As co-conservators, Jamie and Wallet were given full control over Britney’s financial assets and personal decisions—leaving her entire life up to their oversight. Before Wallet resigned in 2019, he maintained the Las Vegas star’s financial assets. But following his resignation, this responsibility fell under Jamie’s purview until he temporarily relinquished his role to Jodi Montgomery, a licensed fiduciary and Britney’s care manager, in September of 2019.

At the time, Jamie cited “personal health reasons” for his decision to step down temporarily. Yet it’s worth noting that Jamie’s relinquishment as sole conservator also came after the former building contractor was involved in an alleged altercation with his grandson, Preston.

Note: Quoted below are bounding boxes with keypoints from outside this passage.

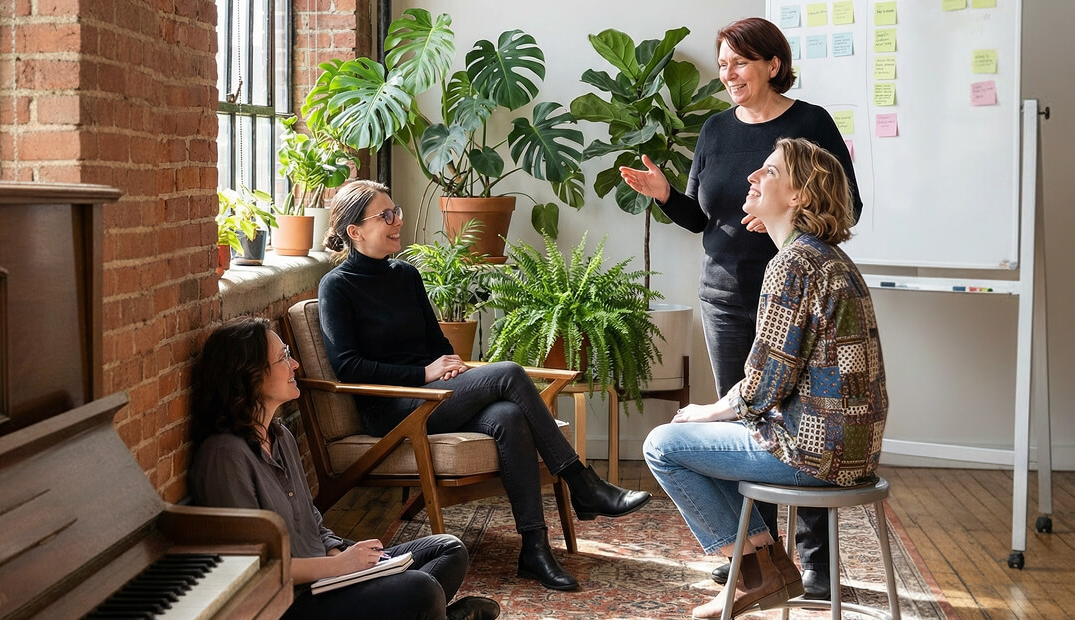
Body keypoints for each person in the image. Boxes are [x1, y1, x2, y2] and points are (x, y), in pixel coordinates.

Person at [620, 16, 863, 599]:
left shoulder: (810, 123)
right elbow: (704, 219)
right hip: (726, 298)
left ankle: (816, 564)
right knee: (742, 428)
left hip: (796, 298)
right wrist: (667, 198)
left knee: (801, 429)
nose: (727, 74)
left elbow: (846, 205)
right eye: (722, 63)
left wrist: (788, 222)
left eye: (739, 63)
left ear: (772, 64)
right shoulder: (714, 130)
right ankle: (754, 557)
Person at [316, 179, 652, 592]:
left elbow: (435, 341)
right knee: (509, 372)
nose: (396, 221)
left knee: (509, 416)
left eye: (396, 211)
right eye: (385, 216)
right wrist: (424, 374)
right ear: (354, 231)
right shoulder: (337, 287)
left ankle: (535, 549)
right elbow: (348, 366)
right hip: (392, 410)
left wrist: (452, 364)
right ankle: (583, 485)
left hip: (436, 395)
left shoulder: (405, 275)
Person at [642, 137, 887, 619]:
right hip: (854, 449)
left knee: (663, 444)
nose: (753, 177)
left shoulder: (791, 264)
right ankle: (765, 564)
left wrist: (707, 411)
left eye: (769, 172)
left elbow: (764, 382)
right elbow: (777, 378)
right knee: (705, 431)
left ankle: (753, 572)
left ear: (799, 195)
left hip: (816, 453)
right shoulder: (828, 258)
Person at [188, 317, 501, 620]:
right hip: (291, 603)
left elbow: (310, 520)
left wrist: (341, 556)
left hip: (329, 578)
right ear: (251, 376)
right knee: (422, 589)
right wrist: (339, 569)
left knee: (447, 550)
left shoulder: (279, 436)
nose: (295, 364)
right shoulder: (224, 457)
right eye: (284, 357)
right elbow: (252, 569)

Britney’s ex-husband, Federline, reportedly obtained a restraining order against her father following the incident.

Months later, Britney has moved to have her father removed permanently from the position and keep Montgomery on as her conservator instead. But following her August 2020 submission in court, Jamie filed a petition requesting to bring Britney’s former attorney, Wallet, back on to serve as conservator alongside him. A source close to Jamie tells Us that Montgomery is “an outsider” who “doesn’t know the extent of Britney’s struggles.” Yet Britney has not lost hope. “With Jodi in the mix, Britney’s been more driven and hopeful and continues to take steps in the right direction,” another insider tells the outlet.

Following Jamie’s petition, Britney’s sister, Jamie Lynn, has been appointed to “trustee” of Britney’s trust, according to court documents obtained by Us Weekly on Tuesday, August 25. The trust, set up in 2004, was originally organized to protect the financial futures of Britney and her two children. Jamie Lynn’s status as a trustee suggests that “any insurance on the settlor’s life or other assets payable to the Trust as a result of settlor’s death [and will be] distributed by the Trustee to the trustee or co-trustee of the BJS Kids & Family Trust,” according to the docs. Put more simply, this means that if Britney should die, her younger sister will obtain the entire principal of the trust.

While this is good news for Jamie Lynn—who has been a vocal supporter of the #FreeBritney movement—it still isn’t necessarily a step toward Britney’s freedom. A court date on September 16, 2020, will hopefully provide more answers there.